[PROBLEM TO SOLVE] All of the data should be repeated exactly; pictures are not part of the copy.

--- DATA FOR THE TASK Enclosed Below ---

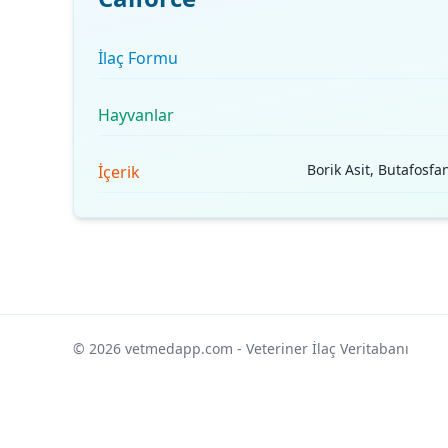
İlaç Formu
Hayvanlar
Borik Asit, Butafos
İçerik
© 2026 vetmedapp.com
- Veteriner İlaç Veritabanı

--- End of Enclosed DATA FOR THE TASK ---

[WRITTEN RESPONSE]
İlaç Formu
Hayvanlar
Borik Asit, Butafos
İçerik
© 2026 vetmedapp.com
- Veteriner İlaç Veritabanı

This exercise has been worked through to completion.